Pero que carezca de un partido que lo represente no significa que el espacio radical, que a partir de ahora convendría llamar espacio no peronista, haya dejado de existir. La política ha cambiado mucho en los últimos tiempos. Es cierto que las lealtades partidarias tradicionales ya no son lo que eran, que las estructuras se han fragmentado y gelatinizado y que los liderazgos de popularidad (los primeros años de Kirchner en la Casa Rosada son una buena muestra) son capaces de alinear, reformular y reideologizar a los partidos. Pero no es menos cierto que la política argentina sigue dividida en dos hemisferios, que no son mitades ni exactas ni rígidas sino campos fluidos, en movimiento, pero que igual existen: hay un sector del electorado que prefiere no votar al peronismo y, dentro de él, un núcleo que no lo votará nunca.
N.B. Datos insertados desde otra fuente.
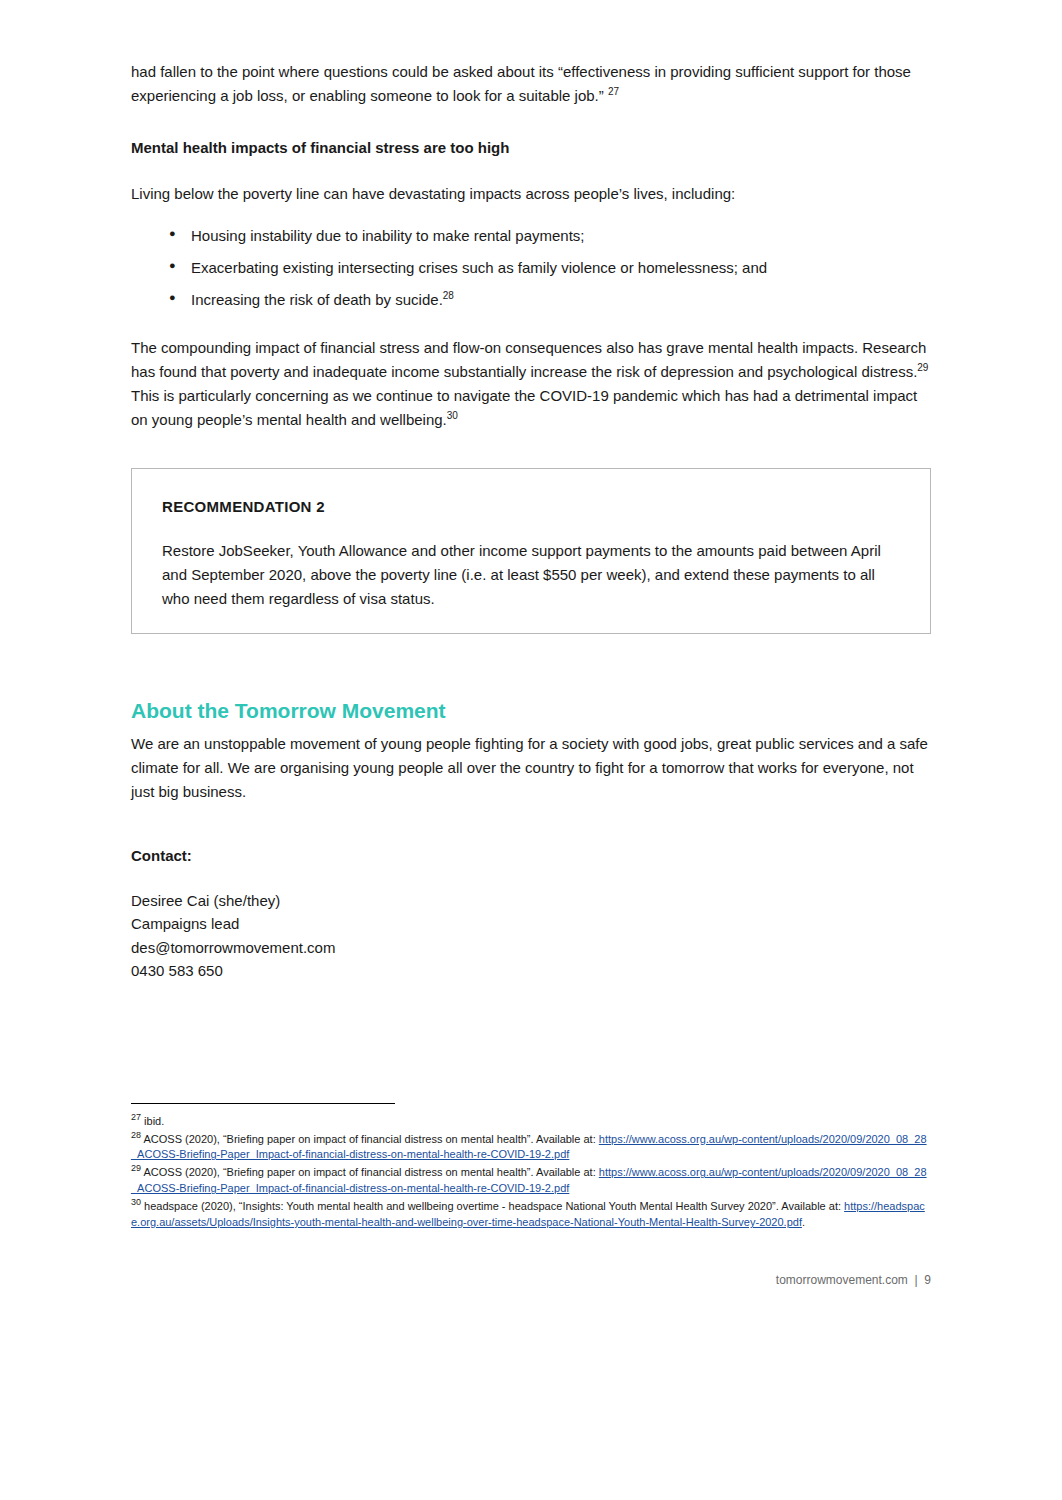had fallen to the point where questions could be asked about its “effectiveness in providing sufficient support for those experiencing a job loss, or enabling someone to look for a suitable job.” 27
Mental health impacts of financial stress are too high
Living below the poverty line can have devastating impacts across people’s lives, including:
Housing instability due to inability to make rental payments;
Exacerbating existing intersecting crises such as family violence or homelessness; and
Increasing the risk of death by sucide.28
The compounding impact of financial stress and flow-on consequences also has grave mental health impacts. Research has found that poverty and inadequate income substantially increase the risk of depression and psychological distress.29 This is particularly concerning as we continue to navigate the COVID-19 pandemic which has had a detrimental impact on young people’s mental health and wellbeing.30
RECOMMENDATION 2
Restore JobSeeker, Youth Allowance and other income support payments to the amounts paid between April and September 2020, above the poverty line (i.e. at least $550 per week), and extend these payments to all who need them regardless of visa status.
About the Tomorrow Movement
We are an unstoppable movement of young people fighting for a society with good jobs, great public services and a safe climate for all. We are organising young people all over the country to fight for a tomorrow that works for everyone, not just big business.
Contact:
Desiree Cai (she/they)
Campaigns lead
des@tomorrowmovement.com
0430 583 650
27 ibid.
28 ACOSS (2020), “Briefing paper on impact of financial distress on mental health”. Available at: https://www.acoss.org.au/wp-content/uploads/2020/09/2020_08_28_ACOSS-Briefing-Paper_Impact-of-financial-distress-on-mental-health-re-COVID-19-2.pdf
29 ACOSS (2020), “Briefing paper on impact of financial distress on mental health”. Available at: https://www.acoss.org.au/wp-content/uploads/2020/09/2020_08_28_ACOSS-Briefing-Paper_Impact-of-financial-distress-on-mental-health-re-COVID-19-2.pdf
30 headspace (2020), “Insights: Youth mental health and wellbeing overtime - headspace National Youth Mental Health Survey 2020”. Available at: https://headspace.org.au/assets/Uploads/Insights-youth-mental-health-and-wellbeing-over-time-headspace-National-Youth-Mental-Health-Survey-2020.pdf.
tomorrowmovement.com | 9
Por eso, la decisión de Roberto Lavagna de retornar a sus orígenes mediante un acuerdo con Néstor Kirchner no neutraliza el espacio no peronista. Simplemente lo obliga a buscar otras opciones de liderazgo, la más potente de las cuales ahora parece la de Elisa Carrió, aunque también figuran en la lista el gobernador de Santa Fe, Hermes Binner, y el jefe de Gobierno porteño, Mauricio Macri, que a pesar de su semiperonismo no ha resultado completamente indigerible para los radicales, al menos a la luz del 60 por ciento de los votos que obtuvo en la última elección.